Ermenistan'ın 23 Ağustos 1990'da kabul ettiği Bağımsızlık Bildirisi, Türkiye ve Azerbaycan’a yönelik toprak taleplerini içeriyor. Bildiri, Azerbaycan’a bağlı Dağlık Karabağ bölgesini Ermenistan’ın bir parçası olarak görürken, Türkiye’nin doğusunu "Batı Ermenistan" olarak tanımlıyor ve 1915 olaylarının "soykırım" olarak tanınmasını talep ediyor. Bu talepler, 1995’te yürürlüğe giren Ermenistan Anayasası’nın ön sözünde de yer aldı ve ülkenin yasaları bu doğrultuda şekillendirildi. Ermenistan bayrağında yer alan Ağrı Dağı da bu toprak iddialarını sembolize ediyor.

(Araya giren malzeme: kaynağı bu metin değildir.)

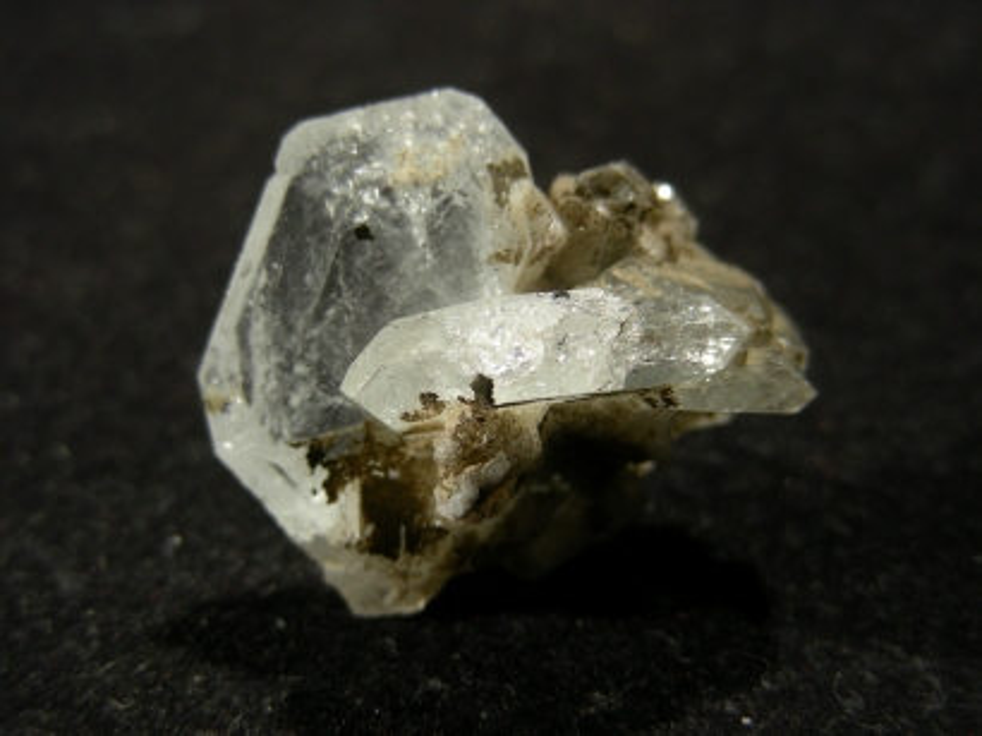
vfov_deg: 17.0
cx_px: 491
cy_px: 368
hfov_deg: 22.5
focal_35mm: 87
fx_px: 2467
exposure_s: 1/31.2
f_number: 3.5
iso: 50
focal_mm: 14.6
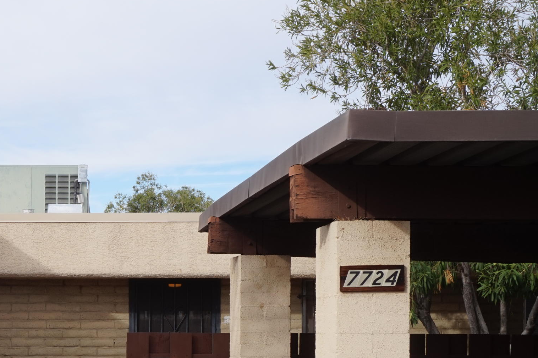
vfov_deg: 14.2
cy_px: 332
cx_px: 8
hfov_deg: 20.8
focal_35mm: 95
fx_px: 1419
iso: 100
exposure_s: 1/80
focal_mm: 32
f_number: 13
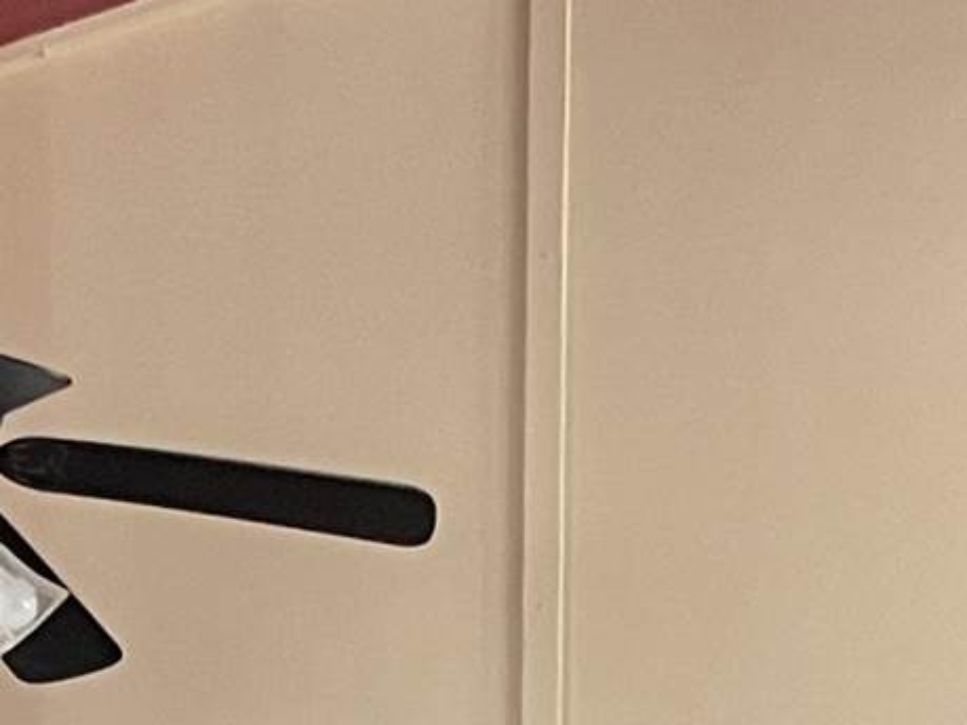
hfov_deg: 11.4
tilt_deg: +2.1
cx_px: 506
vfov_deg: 8.0
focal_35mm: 174
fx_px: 4859
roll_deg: +0.1
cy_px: 1602
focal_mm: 4.2
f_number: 1.6
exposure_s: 1/60
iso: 250
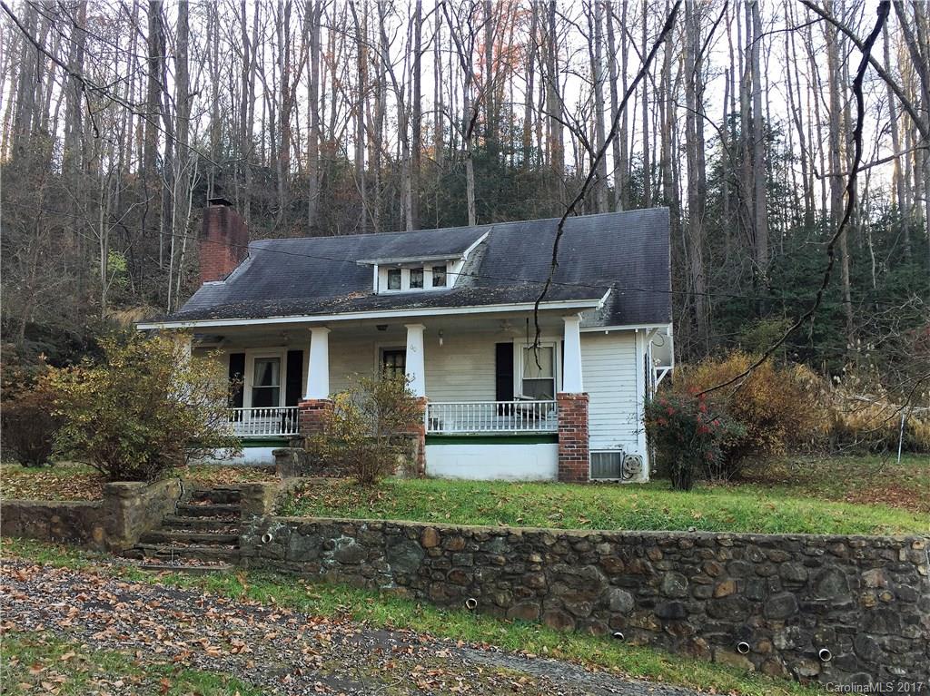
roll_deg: +0.0
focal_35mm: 29
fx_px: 779
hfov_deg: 61.7
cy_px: 348
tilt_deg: +8.8
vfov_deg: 48.2
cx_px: 465
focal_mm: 4.15
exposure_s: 1/120
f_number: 2.2
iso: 32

İkinci Karabağ Savaşı sonrası, Azerbaycan ve Türkiye ile barış sürecinin sağlıklı bir şekilde ilerlemesi için Ermenistan Anayasası’nın revize edilmesi gerektiği sıkça gündeme geldi. Azerbaycan Cumhurbaşkanı İlham Aliyev, 2021’de yaptığı açıklamada, gerçek bir barışın ancak anayasa değişikliğiyle mümkün olacağını ifade etti. Ermenistan Başbakanı Nikol Paşinyan ise anayasanın sadece revize edilmesinin değil, tamamen yeniden yazılmasının gerekli olduğunu belirtti. Aliyev, bu açıklamalara yanıt olarak barış anlaşmasının gerçekleşmesi için anayasal değişikliklerin bir ön koşul olduğunu vurguladı.

*Bu makalede yer alan fikirler yazara aittir ve Fokus+'ın editöryal politikasını yansıtmayabilir.